My fatigue caught up with me in the last week, tho. I walked in our regular Thursday run because I was bagged. And then I started getting leg cramps overnight on the weekend that gave me at least one sleepless night laying awake hoping that the charlie horse in my calf didn’t startle me awake again. So, waking up Sunday morning I was barely fifty-fifty on going out for my regular run. I barely, just barely made it out for one. I ended up accidentally logging thirteen.
I lack a coherent plan, I realize.
I have written quite a bit on my own distractable nature these days.
I am trying to walk a creative path, trying to rebuild a professional self, trying to navigate a transitory phase of my parenting career, trying to stay optimistic in the normalized collapse of western democracy, trying to eat better, trying to read more, write more, be more, trying, trying, trying.
I’ve let my running take a bit role in the stage play that is my life this year.
It turns out that I am recovering from an injury to my soul that I wouldn’t have thought would crack my running agenda but somehow that is one of the plainest examples of the damage.
And oddly enough, the path back to the paths isn’t clearly one straight through forcing myself to just run more, dammit. Sure, it feels good for a bit when I do it, but there is something bigger going on in my deepest self that I haven’t quite figured out, and it seems as though might need a bit of work on those aches and pains before the deeper trails clear out for me.

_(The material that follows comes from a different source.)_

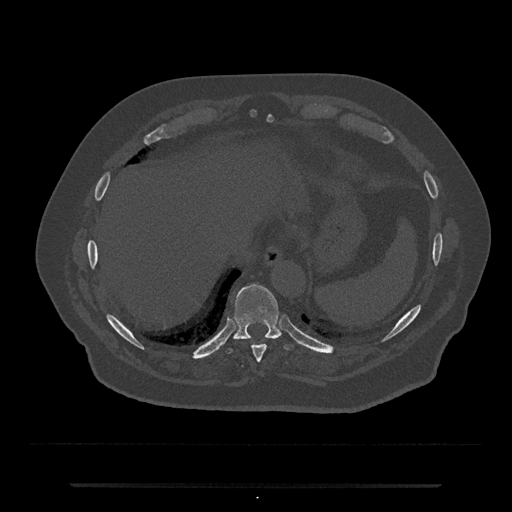
CT including the spine, one axial slice; slice 728 of 797 in the series (ordered by position); reconstruction kernel Br40s/3; 120 kVp; bone window (W 1800 / L 400 HU); 0.5 mm slice thickness; 512 × 512 image matrix, field of view 434 × 434 mm. Patient: male, 80 years. From the clinical record (not read from this slice): primary cancer: prostate; vertebrae with lytic lesions (as recorded): L1, T11.
Annotated regions visible in this slice (semi-automatic segmentation, software-assisted and operator-edited):
- T10 vertebra: box from (x=227, y=284) to (x=294, y=354) px
- T9 vertebra: (x=252, y=344)–(x=266, y=363)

We ran down into the river valley yesterday morning, down the big hill towards the footbridge under the freeway bridge, along the path budding with spring green, basking in the glow of the May sunlight and still-fresh air and the cool breeze that made it almost perfect for a morning run. We ran out to meet the other half of the crew who had started on a longer training loop an hour before us, ran to meet them and run back to home with this little cadre which after all seems like the whole point of it all lately. Ran and ran and ran, further than any of us had planned when we set out. A little accidental, and not much to brag about, but the longest run of the year for me, the longest run in a year when something is seeming to be gnawing at my feet and holding me back.
No coherent plan, after all. Distractable and accidental.
Recovering, but uncertain, unsteady. Not great.